On a United flight from Denver to Houston two weeks ago, we made a non-standard approach into Bush Intercontinental. As a commercial airliner junky, I was wondering if the pilots out there could tell me what it was called and how common it is. I am not a pilot, but I do play Flight Simulator a lot. In this flight, I had the added advantage of listening to ATC over the in-cabin music system. I didn’t really notice anything unusual, so I assume it wasn’t anything really out of the ordinary for ATC or the pilot. We landed safely and smoothly without incident. My wife asked me “Is that normal?” (I have explained slats, flaps, spoilers, thrust reversers, etc. to her on previous flights) and I had to answer “I have no idea.”

26 and 27 are usually the approach runways. 26 is north of the airport, 27 is south of the airport. Usually, what happens is you get put into the pattern somewhere northeast of the airport and intercept a localizer and fly IFR in. We were in a 737 and approved for approach into 26. What we did was flew something like a 220 compass heading directly into the airport and made a 40 degree turn about 100 feet off the ground, right over the runway threshold. The only thing like that I had ever seen was the “interesting” approach into the old Hong Kong Kai Tak airport. In that one, you made about a 90 degree bank around 50 feet over a heavily industrialized neighborhood and then immediately landed on a peninsula facing away from the city. When I flew on that, I was sitting in the middle seat bank of a 747, and I remember Marlboro billboards whizzing by the windows while we were still in the air. This one was of course far less extreme, but it was still unnerving to see 20 degrees of bank with under 100 feet of altitude.

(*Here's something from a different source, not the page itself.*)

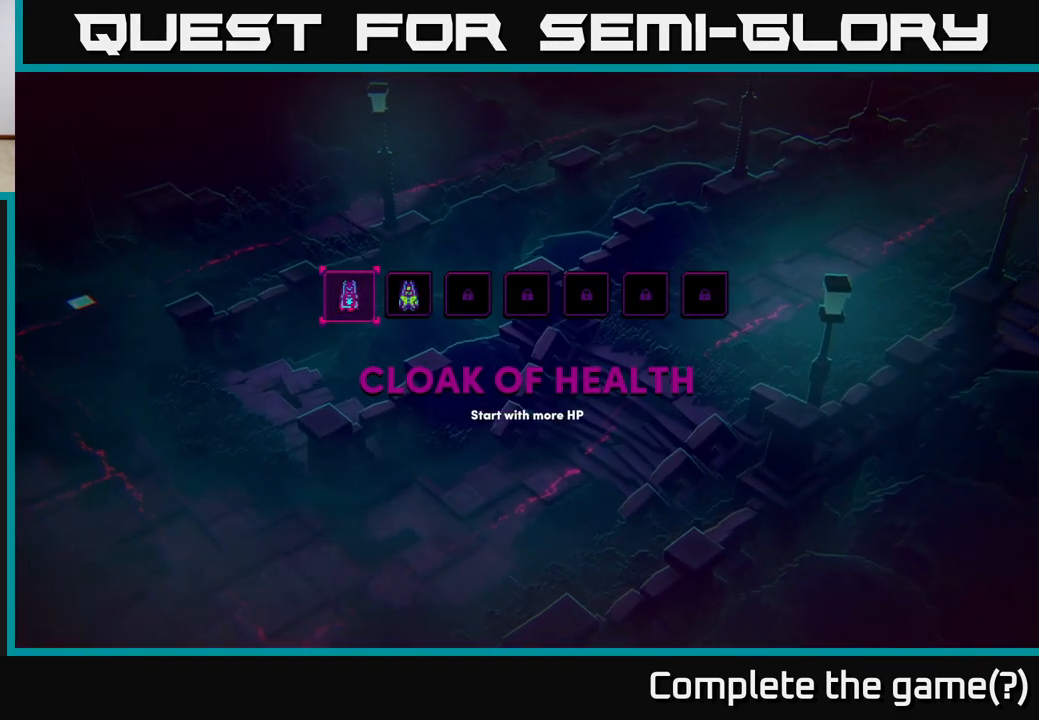
{"buttons": [], "left_stick": "center", "right_stick": "center", "events": [[300, "DPAD_RIGHT", "down"], [500, "DPAD_RIGHT", "up"]]}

I seem to remember the pilot being approved to fly “right in.” I wasn’t really concentrating on the chatter, but I don’t remember a VFR approval. There was around a 3000 foot scattered cloud ceiling, with very little wind. It was right before 7 PM (so right at sunset) and visibility was good under 3000 feet. While leaving the airport, I saw planes stacked up on the 26 and 27 approaches in the standard positions in a direct line to the east of the airport, so it wasn’t something that everybody was doing that day.

Anybody have any ideas what I am talking about?

Similar thing happened to me flying Sydney to Alice Springs - The aircraft flew parallel to the runway at Alice but several hundred feet away and then did a brilliant 180 turn to touch down on the threshold. I really enjoyed it and I’d say the pilots relish the chance to do it as well - gotta be more exciting than intercepting an ILS 10 miles out and just floating slowly down.

I’ll second what you said about Kai Tek as well - an amazing experience to look in to people’s apartments as you came into land!

Well, it sounds as if he’s been cleared for a visual approach with a close base leg, most likely to fit into the sequence. We do it occassionally, not too unusual.

I’m just going to throw in here with the observation that air traffic has a lot of leeway how they’re going to bring the airplanes in. With good visibility it’s just not as necessary to maintain the published instrument approaches. Might have been a matter of being able to shave a few minutes off the approach time and fit your plane into traffic more easily with what they did.